>> Start Exercise material

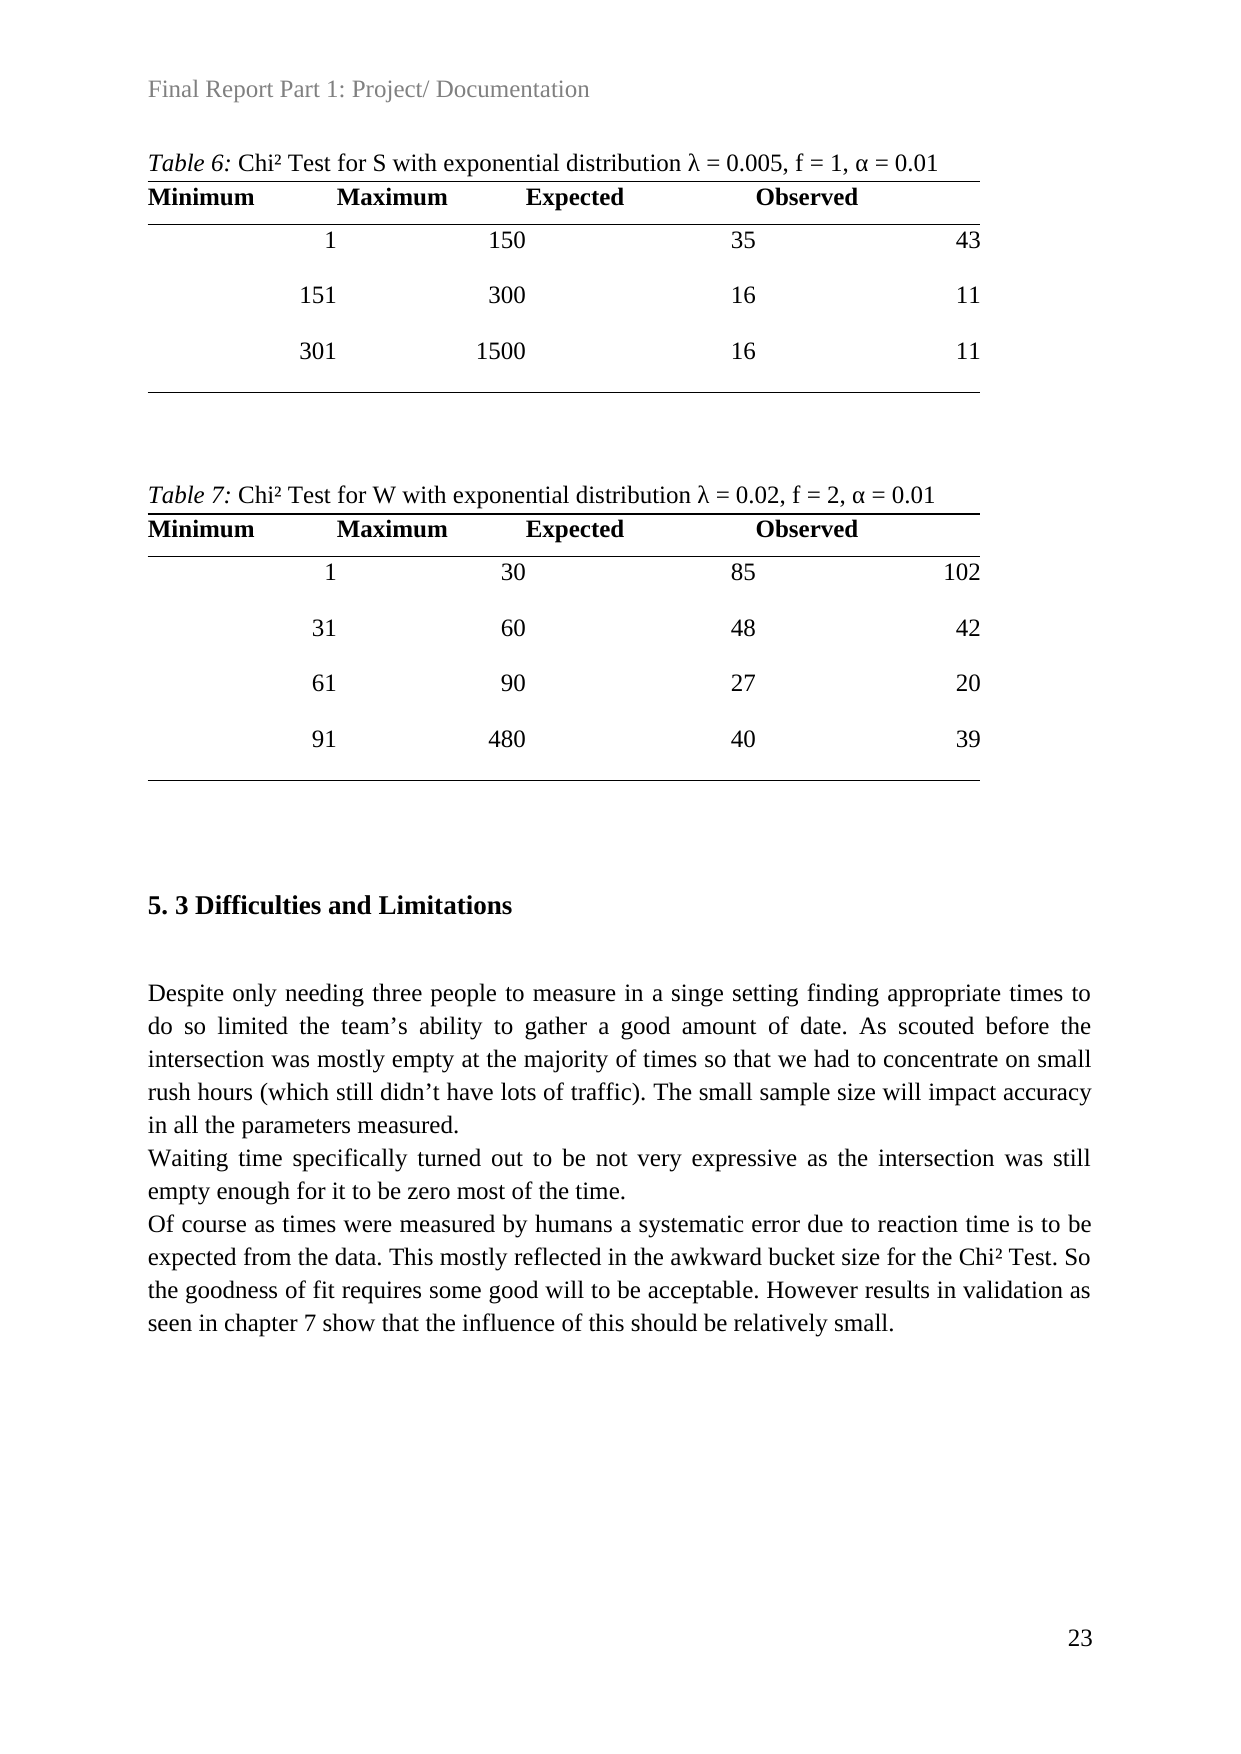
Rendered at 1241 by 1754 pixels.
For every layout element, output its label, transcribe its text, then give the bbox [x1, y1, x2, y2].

table_header Expected [526, 515, 755, 556]
table_cell 16 [526, 281, 755, 336]
table_cell 27 [526, 669, 755, 724]
table_cell 35 [526, 225, 755, 281]
table_header Minimum [148, 182, 337, 223]
table_cell 150 [337, 225, 526, 281]
table_cell 151 [148, 281, 337, 336]
text Despite only needing three people to measure in a singe setting finding appropriate times to do so limited the team’s ability to gather a good amount of date. As scouted before the intersection was mostly empty at the majority of times so that we had to concentrate on small rush hours (which still didn’t have lots of traffic). The small sample size will impact accuracy in all the parameters measured. [148, 978, 1093, 1139]
table_cell 1 [148, 557, 337, 613]
table_cell 16 [526, 336, 755, 392]
table_cell 60 [337, 613, 526, 668]
table_cell 300 [337, 281, 526, 336]
text Waiting time specifically turned out to be not very expressive as the intersection was still empty enough for it to be zero most of the time. [148, 1143, 1093, 1205]
table_cell 39 [755, 724, 980, 779]
table_cell 11 [755, 281, 980, 336]
table_cell 43 [755, 225, 980, 281]
table_header Maximum [337, 515, 526, 556]
table_cell 1 [148, 225, 337, 281]
table_cell 301 [148, 336, 337, 392]
text Table 6: Chi² Test for S with exponential distribution λ = 0.005, f = 1, α = 0.01 [148, 148, 1093, 176]
table_cell 11 [755, 336, 980, 392]
table_header Minimum [148, 515, 337, 556]
table_cell 90 [337, 669, 526, 724]
table_header Expected [526, 182, 755, 223]
table_cell 480 [337, 724, 526, 779]
table_cell 42 [755, 613, 980, 668]
text Table 7: Chi² Test for W with exponential distribution λ = 0.02, f = 2, α = 0.01 [148, 480, 1093, 509]
table_cell 61 [148, 669, 337, 724]
table_header Observed [755, 182, 980, 223]
table_cell 31 [148, 613, 337, 668]
text Of course as times were measured by humans a systematic error due to reaction time is to be expected from the data. This mostly reflected in the awkward bucket size for the Chi² Test. So the goodness of fit requires some good will to be acceptable. However results in validation as seen in chapter 7 show that the influence of this should be relatively small. [148, 1209, 1093, 1337]
table_cell 20 [755, 669, 980, 724]
table_cell 40 [526, 724, 755, 779]
table_header Observed [755, 515, 980, 556]
table_cell 30 [337, 557, 526, 613]
table_cell 85 [526, 557, 755, 613]
subtitle 5. 3 Difficulties and Limitations [148, 889, 1093, 920]
table_cell 1500 [337, 336, 526, 392]
table_cell 102 [755, 557, 980, 613]
table_cell 48 [526, 613, 755, 668]
table_cell 91 [148, 724, 337, 779]
table_header Maximum [337, 182, 526, 223]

>> End Exercise material

Given request: Reproduce the material above word for word, leaving out the picture.

Output below:
Rendered at 1241 by 1754 pixels.
For every layout element, output its label, transcribe its text, then give the bbox [x1, y1, x2, y2].

table_header Expected [526, 515, 755, 556]
table_cell 16 [526, 281, 755, 336]
table_cell 27 [526, 669, 755, 724]
table_cell 35 [526, 225, 755, 281]
table_header Minimum [148, 182, 337, 223]
table_cell 150 [337, 225, 526, 281]
table_cell 151 [148, 281, 337, 336]
text Despite only needing three people to measure in a singe setting finding appropriate times to do so limited the team’s ability to gather a good amount of date. As scouted before the intersection was mostly empty at the majority of times so that we had to concentrate on small rush hours (which still didn’t have lots of traffic). The small sample size will impact accuracy in all the parameters measured. [148, 978, 1093, 1139]
table_cell 1 [148, 557, 337, 613]
table_cell 16 [526, 336, 755, 392]
table_cell 60 [337, 613, 526, 668]
table_cell 300 [337, 281, 526, 336]
text Waiting time specifically turned out to be not very expressive as the intersection was still empty enough for it to be zero most of the time. [148, 1143, 1093, 1205]
table_cell 39 [755, 724, 980, 779]
table_cell 11 [755, 281, 980, 336]
table_cell 43 [755, 225, 980, 281]
table_header Maximum [337, 515, 526, 556]
table_cell 1 [148, 225, 337, 281]
table_cell 301 [148, 336, 337, 392]
text Table 6: Chi² Test for S with exponential distribution λ = 0.005, f = 1, α = 0.01 [148, 148, 1093, 176]
table_cell 11 [755, 336, 980, 392]
table_header Minimum [148, 515, 337, 556]
table_cell 90 [337, 669, 526, 724]
table_header Expected [526, 182, 755, 223]
table_cell 480 [337, 724, 526, 779]
table_cell 42 [755, 613, 980, 668]
text Table 7: Chi² Test for W with exponential distribution λ = 0.02, f = 2, α = 0.01 [148, 480, 1093, 509]
table_cell 61 [148, 669, 337, 724]
table_header Observed [755, 182, 980, 223]
table_cell 31 [148, 613, 337, 668]
text Of course as times were measured by humans a systematic error due to reaction time is to be expected from the data. This mostly reflected in the awkward bucket size for the Chi² Test. So the goodness of fit requires some good will to be acceptable. However results in validation as seen in chapter 7 show that the influence of this should be relatively small. [148, 1209, 1093, 1337]
table_cell 20 [755, 669, 980, 724]
table_cell 40 [526, 724, 755, 779]
table_header Observed [755, 515, 980, 556]
table_cell 30 [337, 557, 526, 613]
table_cell 85 [526, 557, 755, 613]
subtitle 5. 3 Difficulties and Limitations [148, 889, 1093, 920]
table_cell 1500 [337, 336, 526, 392]
table_cell 102 [755, 557, 980, 613]
table_cell 48 [526, 613, 755, 668]
table_cell 91 [148, 724, 337, 779]
table_header Maximum [337, 182, 526, 223]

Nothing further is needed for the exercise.